▸ **Instructions to follow**
Transcribe the records that follow in their entirety, omitting any pictures.
##### Record set #####
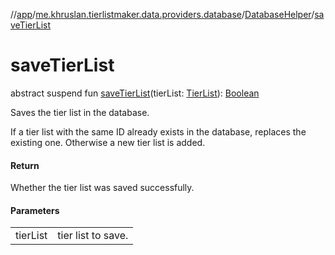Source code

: //[app](../../../index.md)/[me.khruslan.tierlistmaker.data.providers.database](../index.md)/[DatabaseHelper](index.md)/[saveTierList](save-tier-list.md)

# saveTierList

abstract suspend fun [saveTierList](save-tier-list.md)(tierList: [TierList](../../me.khruslan.tierlistmaker.data.models.tierlist/-tier-list/index.md)): [Boolean](https://kotlinlang.org/api/latest/jvm/stdlib/kotlin/-boolean/index.html)

Saves the tier list in the database.

If a tier list with the same ID already exists in the database, replaces the existing one. Otherwise a new tier list is added.

#### Return

Whether the tier list was saved successfully.

#### Parameters

| | |
|---|---|
| tierList | tier list to save. |

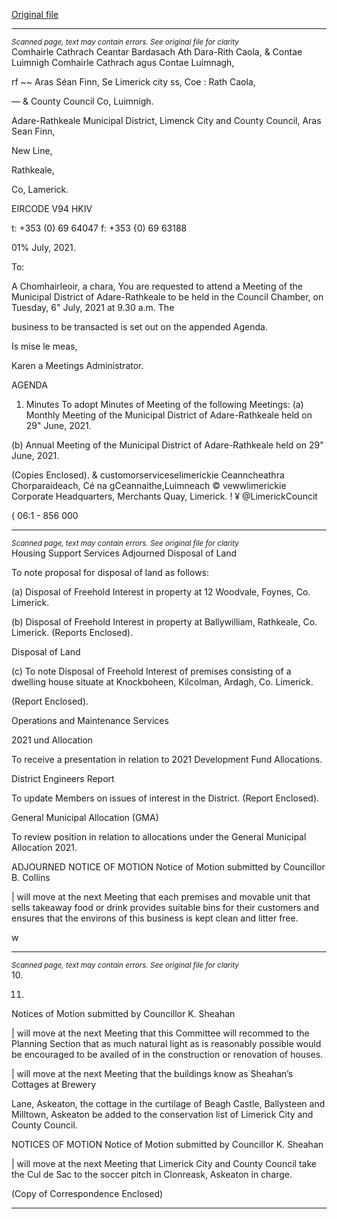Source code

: [Original file](https://www.limerick.ie/sites/default/files/media/documents/2021-07/00-agenda-6th-july-2021.pdf)

---
*<small>Scanned page, text may contain errors. See original file for clarity</small>*  
Comhairle Cathrach Ceantar Bardasach Ath Dara-Rith Caola,
& Contae Luimnigh Comhairle Cathrach agus Contae Luimnagh,

rf ~~ Aras Séan Finn,
Se Limerick city ss, Coe
: Rath Caola,

— & County Council Co, Luimnigh.

Adare-Rathkeale Municipal District,
Limenck City and County Council,
Aras Sean Finn,

New Line,

Rathkeale,

Co, Lamerick.

EIRCODE V94 HKIV

t: +353 (0) 69 64047
f: +353 {0) 69 63188

01% July, 2021.

To:

A Chomhairleoir, a chara,
You are requested to attend a Meeting of the Municipal District of Adare-Rathkeale to be held in
the Council Chamber, on Tuesday, 6" July, 2021 at 9.30 a.m. The

business to be transacted is set out on the appended Agenda.

Is mise le meas,

Karen a
Meetings Administrator.

AGENDA

1. Minutes
To adopt Minutes of Meeting of the following Meetings:
(a) Monthly Meeting of the Municipal District of Adare-Rathkeale held on 29" June, 2021.

(b) Annual Meeting of the Municipal District of Adare-Rathkeale held on 29" June, 2021.

(Copies Enclosed).
& customorserviceselimerickie
Ceanncheathra Chorparaideach, Cé na gCeannaithe,Luimneach © vewwlimerickie
Corporate Headquarters, Merchants Quay, Limerick. ! ¥ @LimerickCouncit

( 06:1 - 856 000


---
*<small>Scanned page, text may contain errors. See original file for clarity</small>*  
Housing Support Services
Adjourned Disposal of Land

To note proposal for disposal of land as follows:

(a) Disposal of Freehold Interest in property at 12 Woodvale, Foynes, Co. Limerick.

(b) Disposal of Freehold Interest in property at Ballywilliam, Rathkeale, Co. Limerick.
(Reports Enclosed).

Disposal of Land

(c) To note Disposal of Freehold Interest of premises consisting of a dwelling house
situate at Knockboheen, Kilcolman, Ardagh, Co. Limerick.

(Report Enclosed).

Operations and Maintenance Services

2021 und Allocation

To receive a presentation in relation to 2021 Development Fund Allocations.

District Engineers Report

To update Members on issues of interest in the District.
(Report Enclosed).

General Municipal Allocation (GMA)

To review position in relation to allocations under the General Municipal Allocation 2021.

ADJOURNED NOTICE OF MOTION
Notice of Motion submitted by Councillor B. Collins

| will move at the next Meeting that each premises and movable unit that sells takeaway
food or drink provides suitable bins for their customers and ensures that the environs of
this business is kept clean and litter free.

w


---
*<small>Scanned page, text may contain errors. See original file for clarity</small>*  
10.

11.

Notices of Motion submitted by Councillor K. Sheahan

| will move at the next Meeting that this Committee will recommed to the Planning
Section that as much natural light as is reasonably possible would be encouraged to be
availed of in the construction or renovation of houses.

| will move at the next Meeting that the buildings know as Sheahan’s Cottages at Brewery

Lane, Askeaton, the cottage in the curtilage of Beagh Castle, Ballysteen and Milltown,
Askeaton be added to the conservation list of Limerick City and County Council.

NOTICES OF MOTION
Notice of Motion submitted by Councillor K. Sheahan

| will move at the next Meeting that Limerick City and County Council take the Cul de Sac
to the soccer pitch in Clonreask, Askeaton in charge.

(Copy of Correspondence Enclosed)


---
#####
▸ **Your response**
Source code

: //[app](../../../index.md)/[me.khruslan.tierlistmaker.data.providers.database](../index.md)/[DatabaseHelper](index.md)/[saveTierList](save-tier-list.md)

# saveTierList

abstract suspend fun [saveTierList](save-tier-list.md)(tierList: [TierList](../../me.khruslan.tierlistmaker.data.models.tierlist/-tier-list/index.md)): [Boolean](https://kotlinlang.org/api/latest/jvm/stdlib/kotlin/-boolean/index.html)

Saves the tier list in the database.

If a tier list with the same ID already exists in the database, replaces the existing one. Otherwise a new tier list is added.

#### Return

Whether the tier list was saved successfully.

#### Parameters

| | |
|---|---|
| tierList | tier list to save. |

Source code

: [Original file](https://www.limerick.ie/sites/default/files/media/documents/2021-07/00-agenda-6th-july-2021.pdf)

---
*<small>Scanned page, text may contain errors. See original file for clarity</small>*  
Comhairle Cathrach Ceantar Bardasach Ath Dara-Rith Caola,
& Contae Luimnigh Comhairle Cathrach agus Contae Luimnagh,

rf ~~ Aras Séan Finn,
Se Limerick city ss, Coe
: Rath Caola,

— & County Council Co, Luimnigh.

Adare-Rathkeale Municipal District,
Limenck City and County Council,
Aras Sean Finn,

New Line,

Rathkeale,

Co, Lamerick.

EIRCODE V94 HKIV

t: +353 (0) 69 64047
f: +353 {0) 69 63188

01% July, 2021.

To:

A Chomhairleoir, a chara,
You are requested to attend a Meeting of the Municipal District of Adare-Rathkeale to be held in
the Council Chamber, on Tuesday, 6" July, 2021 at 9.30 a.m. The

business to be transacted is set out on the appended Agenda.

Is mise le meas,

Karen a
Meetings Administrator.

AGENDA

1. Minutes
To adopt Minutes of Meeting of the following Meetings:
(a) Monthly Meeting of the Municipal District of Adare-Rathkeale held on 29" June, 2021.

(b) Annual Meeting of the Municipal District of Adare-Rathkeale held on 29" June, 2021.

(Copies Enclosed).
& customorserviceselimerickie
Ceanncheathra Chorparaideach, Cé na gCeannaithe,Luimneach © vewwlimerickie
Corporate Headquarters, Merchants Quay, Limerick. ! ¥ @LimerickCouncit

( 06:1 - 856 000


---
*<small>Scanned page, text may contain errors. See original file for clarity</small>*  
Housing Support Services
Adjourned Disposal of Land

To note proposal for disposal of land as follows:

(a) Disposal of Freehold Interest in property at 12 Woodvale, Foynes, Co. Limerick.

(b) Disposal of Freehold Interest in property at Ballywilliam, Rathkeale, Co. Limerick.
(Reports Enclosed).

Disposal of Land

(c) To note Disposal of Freehold Interest of premises consisting of a dwelling house
situate at Knockboheen, Kilcolman, Ardagh, Co. Limerick.

(Report Enclosed).

Operations and Maintenance Services

2021 und Allocation

To receive a presentation in relation to 2021 Development Fund Allocations.

District Engineers Report

To update Members on issues of interest in the District.
(Report Enclosed).

General Municipal Allocation (GMA)

To review position in relation to allocations under the General Municipal Allocation 2021.

ADJOURNED NOTICE OF MOTION
Notice of Motion submitted by Councillor B. Collins

| will move at the next Meeting that each premises and movable unit that sells takeaway
food or drink provides suitable bins for their customers and ensures that the environs of
this business is kept clean and litter free.

w


---
*<small>Scanned page, text may contain errors. See original file for clarity</small>*  
10.

11.

Notices of Motion submitted by Councillor K. Sheahan

| will move at the next Meeting that this Committee will recommed to the Planning
Section that as much natural light as is reasonably possible would be encouraged to be
availed of in the construction or renovation of houses.

| will move at the next Meeting that the buildings know as Sheahan’s Cottages at Brewery

Lane, Askeaton, the cottage in the curtilage of Beagh Castle, Ballysteen and Milltown,
Askeaton be added to the conservation list of Limerick City and County Council.

NOTICES OF MOTION
Notice of Motion submitted by Councillor K. Sheahan

| will move at the next Meeting that Limerick City and County Council take the Cul de Sac
to the soccer pitch in Clonreask, Askeaton in charge.

(Copy of Correspondence Enclosed)


---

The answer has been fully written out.